:: PROVIDED TEXT ::
This means we don't chew up privileged ports, and our registration is
bound to an "owner" (the effective uid of the process on the sending
end of the transport). Only that "owner" may unregister the service.
The kernel could probe rpcbind via an rpcbind query to determine
whether rpcbind has an AF_LOCAL service. For simplicity, we use the
same technique that libtirpc uses: simply fail over to network
loopback if creating an AF_LOCAL transport to the well-known rpcbind
service socket fails.
This means we open-code the pathname of the rpcbind socket in the
kernel. For now we have to do that anyway because the kernel's
RPC over AF_LOCAL implementation does not support autobind. That may
be undesirable in the long term.
Signed-off-by: Chuck Lever <chuck.lever@oracle.com>
---
net/sunrpc/rpcb_clnt.c | 97 +++++++++++++++++++++++++++++++++++++++++-------
net/sunrpc/svc.c | 2 +
2 files changed, 85 insertions(+), 14 deletions(-)
diff --git a/net/sunrpc/rpcb_clnt.c b/net/sunrpc/rpcb_clnt.c
index 770e5b6..7654651 100644
--- a/net/sunrpc/rpcb_clnt.c
+++ b/net/sunrpc/rpcb_clnt.c
@@ -16,6 +16,7 @@
#include <linux/types.h>
#include <linux/socket.h>
+#include <linux/un.h>
#include <linux/in.h>
#include <linux/in6.h>
#include <linux/kernel.h>
@@ -32,6 +33,8 @@
# define RPCDBG_FACILITY RPCDBG_BIND
#endif
+#define RPCBIND_SOCK_PATHNAME "/var/run/rpcbind.sock"
+
#define RPCBIND_PROGRAM (100000u)
#define RPCBIND_PORT (111u)
@@ -158,20 +161,69 @@ static void rpcb_map_release(void *data)
kfree(map);
}
-static const struct sockaddr_in rpcb_inaddr_loopback = {
- .sin_family = AF_INET,
- .sin_addr.s_addr = htonl(INADDR_LOOPBACK),
- .sin_port = htons(RPCBIND_PORT),
-};
+/*
+ * Returns zero on success, otherwise a negative errno value
+ * is returned.
+ */
+static int rpcb_create_local_unix(void)
+{
+ static const struct sockaddr_un rpcb_localaddr_rpcbind = {
+ .sun_family = AF_LOCAL,
+ .sun_path = RPCBIND_SOCK_PATHNAME,
+ };
+ struct rpc_create_args args = {
+ .net = &init_net,
+ .protocol = XPRT_TRANSPORT_LOCAL,
+ .address = (struct sockaddr *)&rpcb_localaddr_rpcbind,
+ .addrsize = sizeof(rpcb_localaddr_rpcbind),
+ .servername = "localhost",
+ .program = &rpcb_program,
+ .version = RPCBVERS_2,
+ .authflavor = RPC_AUTH_NULL,
+ };
+ struct rpc_clnt *clnt, *clnt4;
+ int result = 0;
+
+ /*
+ * Because we requested an RPC PING at transport creation time,
+ * this works only if the user space portmapper is rpcbind, and
+ * it's listening on AF_LOCAL on the named socket.

:: CHALLENGES ::
A - Answer these questions about the patch:
(i) Who alone may unregister the service?
(ii) What pathname does the patch define for RPCBIND_SOCK_PATHNAME?
(iii) How many insertions and deletions does the summary line report?
B - Duplicate the patch word for word from "Signed-off-by: Chuck Lever" up to and including "insertions(+), 14 deletions(-)".

Collection entries:

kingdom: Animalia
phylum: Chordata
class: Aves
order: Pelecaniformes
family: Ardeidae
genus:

:: SOLUTIONS PER TASK ::
A -
(i) The "owner," meaning the effective uid of the process on the sending end of the transport.
(ii) "/var/run/rpcbind.sock"
(iii) 85 insertions and 14 deletions.

B -
Signed-off-by: Chuck Lever <chuck.lever@oracle.com>
---
net/sunrpc/rpcb_clnt.c | 97 +++++++++++++++++++++++++++++++++++++++++-------
net/sunrpc/svc.c | 2 +
2 files changed, 85 insertions(+), 14 deletions(-)